Depth-area reduction factor (DARF) curves are used to evaluate areal precipitation due to a storm event that occurs simultaneously over an entire watershed, i.e., an area where all the water in that area flows to a common drainage such as a stream or river, using available point precipitation data. According to the American Meteorological Society, for areal rainfall of a given duration and return period, the DARF is the ratio of the mean areal rainfall to the mean point rainfall for the same duration and return period in the same area. DARF curves can be developed for storm events using radar data and, as necessary, calibrating these data with point precipitation gage station data.
Historically, DARF curves were calculated using precipitation station gage data. However, due to their more complete coverage area, radar data may be the best available data source. NEXRAD N1P precipitation accumulation radar data can be used to evaluate storm events where no rain gage data are available or to supplement available rainfall data. NCEI provides an array of processed radar products available for download on NOAA’s NCDC website. One useful product is estimated ground-accumulated rainfall which converts radar data to rainfall. This accumulated rainfall estimate is based on a reflectivity-rainfall rate relationship (Z-R relationship). NOAA develops and calculates these Z-R relationships based on factors such as orographic effects and type of convection system. Often each radar station will have its own Z-R formula that determines the amount of rainfall from reflectivity data from the radar station. Since precipitation can only be measured at a point location, whereas radar data covers entire regions, it can be extremely useful to estimate precipitation from the ground-accumulated rainfall with radar data, especially in areas where rain gage stations are sparse.
DARF curves are used to predict rainfall reduction of similarly-shaped storms within the same region and can be used for flood risk assessment for the area. If one can determine how much rainfall fell over an area, one can better predict rainfall and storm runoff in locations where gages are not available.

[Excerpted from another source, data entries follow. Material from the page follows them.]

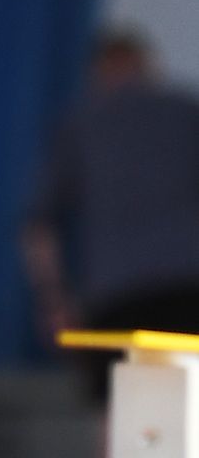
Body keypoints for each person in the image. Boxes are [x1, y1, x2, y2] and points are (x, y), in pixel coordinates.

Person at [25, 28, 199, 401]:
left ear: (98, 73)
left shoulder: (80, 122)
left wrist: (54, 302)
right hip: (188, 286)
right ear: (149, 68)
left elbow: (40, 225)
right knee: (190, 405)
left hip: (116, 295)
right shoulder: (187, 112)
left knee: (119, 410)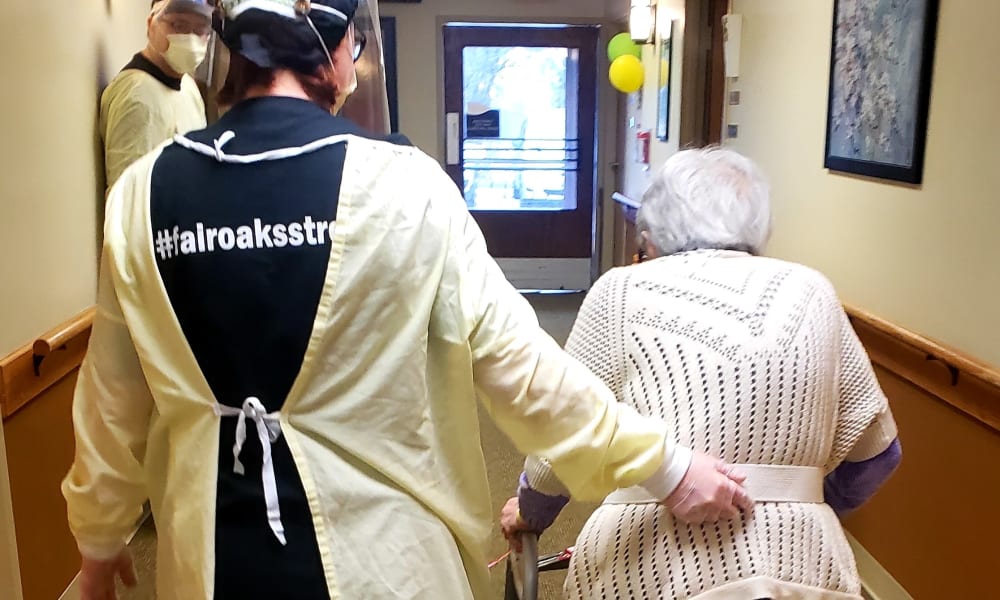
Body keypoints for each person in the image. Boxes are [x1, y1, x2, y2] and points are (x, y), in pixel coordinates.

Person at [61, 2, 754, 599]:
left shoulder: (143, 193)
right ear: (335, 57)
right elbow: (525, 372)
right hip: (386, 564)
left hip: (210, 560)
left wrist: (97, 539)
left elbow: (111, 400)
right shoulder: (403, 185)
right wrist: (667, 465)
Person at [500, 148, 902, 600]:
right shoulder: (814, 292)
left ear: (650, 238)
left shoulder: (620, 290)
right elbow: (877, 454)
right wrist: (795, 509)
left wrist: (529, 514)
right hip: (804, 571)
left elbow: (561, 441)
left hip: (651, 566)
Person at [99, 0, 212, 192]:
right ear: (151, 24)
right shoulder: (137, 94)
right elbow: (127, 198)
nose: (190, 38)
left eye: (200, 29)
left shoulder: (188, 88)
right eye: (178, 25)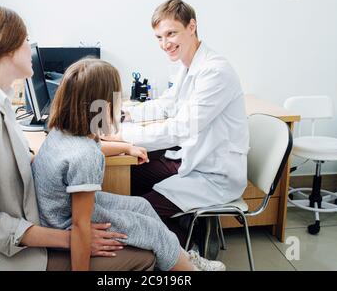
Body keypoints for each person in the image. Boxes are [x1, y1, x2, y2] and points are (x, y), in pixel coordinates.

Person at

To generate a DARF curve from precipitation or radar data, the maximum storm event is mapped and outlined, as shown in Figure 1. Areas within a range of precipitation intensity are calculated to determine the areal extent of each range of precipitation values. These precipitation ranges are then calculated as a percentage of the maximum precipitation and plotted by areal extent, as shown in Figure 2 for a specific storm event. A best fit curve can then be estimated from these data, which is the final DARF curve. To generate a DARF curve for a region, this process is repeated over multiple storm events before plotting a best fit curve. With a DARF curve, one can then calculate what the maximum precipitation is over a given area within the storm event. For example, in Figure 2 the maximum point precipitation of the storm was 1.5 inches, while the maximum precipitation over a 100 mi2 within the storm event had an average precipitation of 0.5 inches (33 percent in Figure 2).
DARF curves are used in surface water models such as HEC-RAS and MIKE FLOOD when estimating flood risk from storms. The DARF curve is applied within a watershed area to estimate water flowing down drainages that are located far from gaged sources, as to realistically estimate flood risks.